Updated: Apr 1, 2021
All of us at Veterans Legal Services hope you and your loved ones are doing well during this challenging time. We write to share how the pandemic is affecting Massachusetts’ low-income veterans, how VLS is responding, and to ask for your continued support. How COVID-19 is impacting Massachusetts’ low-income veterans For many of VLS’s clients, their legal problems are building behind the scenes while courts are currently open for emergency matters only. Massachusetts has ordered a moratorium on evictions, which will delay those matters until the summer, though many of the veterans VLS serves are unable to pay rent due to job loss.
For those trying to co-parent, challenges exist given health concerns around staying within one household and some family members getting exposed to COVID-19. Further, those unable to pay a child support order or those suddenly not receiving ordered child support will face financial implications into the future. With unemployment at an all-time high, some veterans are left turning to programs such as unemployment insurance, Chapter 115, and SNAP (food stamps) for the first time, as the only option for themselves and their families.
How VLS is responding
VLS normally provides free in-person legal clinics at community sites such as Bedford VA Medical Center, Chelsea Soldiers’ Home, and New England Center and Home for Veterans, but this model is not possible in the current environment. To overcome this challenge, VLS has created a new program model to ensure Massachusetts’ veterans have access to the legal support they need, while ensuring their safety and the safety of the VLS staff and staff at community partner sites. Veterans may call the usual VLS office phone number to complete an eligibility screening OR they may complete VLS’s new online screening tool. Eligible veterans complete an intake with a VLS team member over the phone, and then get connected with an attorney with relevant expertise for a free phone consultation, which may include remote completion of court filings where appropriate to protect the veterans’ rights.

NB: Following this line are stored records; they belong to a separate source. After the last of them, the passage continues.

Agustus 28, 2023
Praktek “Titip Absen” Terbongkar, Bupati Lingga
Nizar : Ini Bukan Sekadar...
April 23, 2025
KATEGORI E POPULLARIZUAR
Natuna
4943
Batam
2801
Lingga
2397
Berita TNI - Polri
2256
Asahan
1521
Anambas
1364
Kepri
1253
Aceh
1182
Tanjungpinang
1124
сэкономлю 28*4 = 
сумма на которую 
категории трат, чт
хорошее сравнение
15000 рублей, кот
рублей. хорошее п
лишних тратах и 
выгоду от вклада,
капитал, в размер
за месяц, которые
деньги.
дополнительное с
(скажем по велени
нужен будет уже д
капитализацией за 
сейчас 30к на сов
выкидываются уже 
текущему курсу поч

VLS has also advocated for low-income veterans during the pandemic, working to ensure that they are aware of and can access Massachusetts Chapter 115 benefits, a state subsistence benefit for low-income veterans and their families. These efforts were covered in a recent Boston Globe article and involved collaboration with Harvard Veterans Legal Clinic, the Department of Veterans’ Services, Massachusetts Law Reform Institute, and the Department of Health & Human Services. VLS helped promote this available benefit in conjunction with Massachusetts Military Support Foundation, which is adding flyers to 40,000 veterans’ food packages to be distributed at Gillette Stadium and with Food for Free, an organization distributing food to those in need.

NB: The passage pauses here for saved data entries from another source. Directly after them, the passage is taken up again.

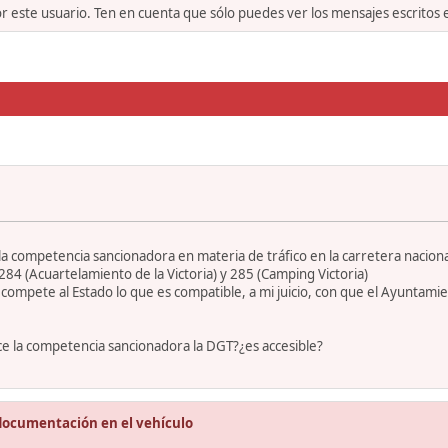
or este usuario. Ten en cuenta que sólo puedes ver los mensajes escritos
 competencia sancionadora en materia de tráfico en la carretera nacional
84 (Acuartelamiento de la Victoria) y 285 (Camping Victoria)
ompete al Estado lo que es compatible, a mi juicio, con que el Ayuntamien
rce la competencia sancionadora la DGT?¿es accesible?
documentación en el vehículo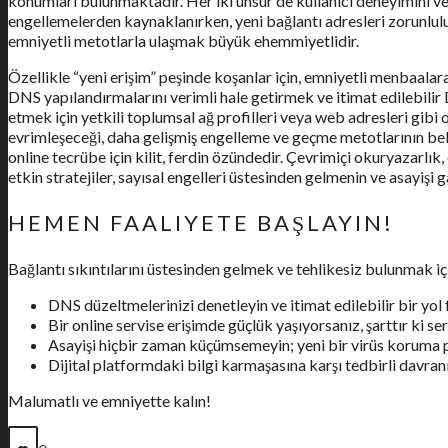
konumları bulunmaktadır. Her iki unsur de kullanıcı deneyimini ve
engellemelerden kaynaklanırken, yeni bağlantı adresleri zorunlul
emniyetli metotlarla ulaşmak büyük ehemmiyetlidir.
Özellikle “yeni erişim” peşinde koşanlar için, emniyetli menbaala
DNS yapılandırmalarını verimli hale getirmek ve itimat edilebilir
etmek için yetkili toplumsal ağ profilleri veya web adresleri gib
evrimleşeceği, daha gelişmiş engelleme ve geçme metotlarının belir
online tecrübe için kilit, ferdin özündedir. Çevrimiçi okuryazarlık
etkin stratejiler, sayısal engelleri üstesinden gelmenin ve asayişi
HEMEN FAALIYETE BAŞLAYIN!
Bağlantı sıkıntılarını üstesinden gelmek ve tehlikesiz bulunmak iç
DNS düzeltmelerinizi denetleyin ve itimat edilebilir bir yol
Bir online servise erişimde güçlük yaşıyorsanız, şarttır ki se
Asayişi hiçbir zaman küçümsemeyin; yeni bir virüs koruma pr
Dijital platformdaki bilgi karmaşasına karşı tedbirli davran
Malumatlı ve emniyette kalın!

Asking for your support VLS has begun to see the impact of the fallout from this health and economic pandemic. Funding commitments from private foundations have been reduced. VLS’s funding from the Commonwealth’s budget is likely to be impacted. IOLTA (Interest on Lawyers Trust Accounts), which is one of the primary sources of legal aid funding, is anticipated to be reduced. It is unknown when any of us will be able to host or attend a traditional fundraising gala.
All of this poses a lot of uncertainty. But we don’t want veterans to be uncertain about whether help will be there when they need it most. As the next weeks and months play out, we anticipate that our veterans will face even more legal challenges that threaten their housing, finances, and families. Your continued support of our work is deeply appreciated.